Pikamäe drew attention to the fact that the approach that allowed to make great concessions in the serving of procedural documents but on the other hand produced new court cases thereby could only be regarded as unreasonable, because, not having received the documents, parties to the proceedings were forced to have recourse to the court again. Therefore, the parliament could change the current procedure for serving procedural documents at least to the extent that the abovementioned provisions would not be followed at least in the serving of statements of claim, petitions in matters on petition, amendments and supplementations of actions, and counterclaims.

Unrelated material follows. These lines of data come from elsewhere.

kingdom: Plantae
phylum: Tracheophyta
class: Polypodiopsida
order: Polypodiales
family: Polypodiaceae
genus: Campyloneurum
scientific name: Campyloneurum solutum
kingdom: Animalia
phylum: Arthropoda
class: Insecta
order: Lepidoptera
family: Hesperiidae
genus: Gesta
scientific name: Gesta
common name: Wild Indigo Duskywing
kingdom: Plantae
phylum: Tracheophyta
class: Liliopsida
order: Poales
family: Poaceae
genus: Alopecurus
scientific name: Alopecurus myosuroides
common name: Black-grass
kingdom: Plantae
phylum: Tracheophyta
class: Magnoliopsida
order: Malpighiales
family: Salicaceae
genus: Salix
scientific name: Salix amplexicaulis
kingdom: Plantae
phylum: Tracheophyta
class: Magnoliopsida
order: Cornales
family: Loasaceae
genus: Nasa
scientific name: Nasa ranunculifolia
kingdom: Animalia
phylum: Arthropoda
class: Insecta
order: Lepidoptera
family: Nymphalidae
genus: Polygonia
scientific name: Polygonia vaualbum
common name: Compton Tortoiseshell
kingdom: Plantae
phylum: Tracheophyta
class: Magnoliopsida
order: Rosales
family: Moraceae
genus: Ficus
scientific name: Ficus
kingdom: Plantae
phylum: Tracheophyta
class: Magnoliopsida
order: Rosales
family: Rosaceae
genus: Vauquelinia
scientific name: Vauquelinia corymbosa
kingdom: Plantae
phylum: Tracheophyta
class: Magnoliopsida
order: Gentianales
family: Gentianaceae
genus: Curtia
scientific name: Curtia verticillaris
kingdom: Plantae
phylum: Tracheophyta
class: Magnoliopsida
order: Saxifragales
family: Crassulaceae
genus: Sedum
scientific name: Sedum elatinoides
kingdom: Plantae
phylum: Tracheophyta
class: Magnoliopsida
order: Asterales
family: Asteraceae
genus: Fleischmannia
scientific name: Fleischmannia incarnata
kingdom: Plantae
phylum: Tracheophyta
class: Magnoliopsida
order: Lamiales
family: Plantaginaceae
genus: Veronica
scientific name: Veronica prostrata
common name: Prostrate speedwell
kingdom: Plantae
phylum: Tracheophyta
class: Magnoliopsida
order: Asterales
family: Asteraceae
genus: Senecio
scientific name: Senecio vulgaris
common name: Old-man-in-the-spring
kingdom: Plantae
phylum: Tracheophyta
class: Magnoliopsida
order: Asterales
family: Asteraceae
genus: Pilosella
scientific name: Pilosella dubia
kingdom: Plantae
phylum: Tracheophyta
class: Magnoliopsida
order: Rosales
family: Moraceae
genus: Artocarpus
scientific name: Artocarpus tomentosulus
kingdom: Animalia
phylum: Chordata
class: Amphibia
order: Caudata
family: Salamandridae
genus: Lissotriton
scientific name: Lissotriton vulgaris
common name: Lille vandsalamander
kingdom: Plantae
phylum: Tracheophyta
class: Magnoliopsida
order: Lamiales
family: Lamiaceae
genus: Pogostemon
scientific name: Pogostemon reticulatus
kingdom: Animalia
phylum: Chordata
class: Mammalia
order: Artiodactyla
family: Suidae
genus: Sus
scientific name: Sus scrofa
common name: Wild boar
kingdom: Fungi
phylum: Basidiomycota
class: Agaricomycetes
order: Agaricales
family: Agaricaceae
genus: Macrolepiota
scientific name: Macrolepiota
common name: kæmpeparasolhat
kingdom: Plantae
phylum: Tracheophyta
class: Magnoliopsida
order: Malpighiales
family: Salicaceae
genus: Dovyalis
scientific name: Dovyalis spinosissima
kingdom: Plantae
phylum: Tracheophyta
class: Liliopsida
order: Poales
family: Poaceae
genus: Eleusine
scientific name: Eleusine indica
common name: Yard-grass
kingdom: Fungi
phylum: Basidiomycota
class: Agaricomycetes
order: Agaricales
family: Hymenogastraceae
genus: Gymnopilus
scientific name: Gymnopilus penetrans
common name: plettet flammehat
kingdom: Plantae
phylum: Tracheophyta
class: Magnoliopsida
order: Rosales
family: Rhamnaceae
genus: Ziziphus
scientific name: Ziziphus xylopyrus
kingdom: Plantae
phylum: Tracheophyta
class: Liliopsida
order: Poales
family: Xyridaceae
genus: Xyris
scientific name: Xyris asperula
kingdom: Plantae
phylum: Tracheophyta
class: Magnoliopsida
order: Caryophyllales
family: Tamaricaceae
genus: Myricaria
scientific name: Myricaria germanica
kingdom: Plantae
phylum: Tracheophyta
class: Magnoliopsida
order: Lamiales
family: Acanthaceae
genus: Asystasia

Pikamäe also presented his observations on the legislative process in the context of civil procedure. In his words, it is elementary that, when amending a provision of a legal act, it must be kept in mind that the amendment should be in conformity with other legislation. However, this is not always adhered to. Pikamäe brought several examples where it was necessary to introduce amendments to Acts. Pikamäe stressed that a reasonable transitional period had to remain between the passing and coming into force of major legislative amendments. For example, in the case of the judicial system, that would allow for judges to be trained in a timely manner and for their activities to be reorganised.
During the debate, Martin Helme (Estonian Conservative People’s Party), Jüri Adams (Estonian Free Party), Hanno Pevkur (Reform Party), Eiki Nestor (Social Democratic Party) and Mart Nutt (Pro Patria and Res Publica Union) took the floor.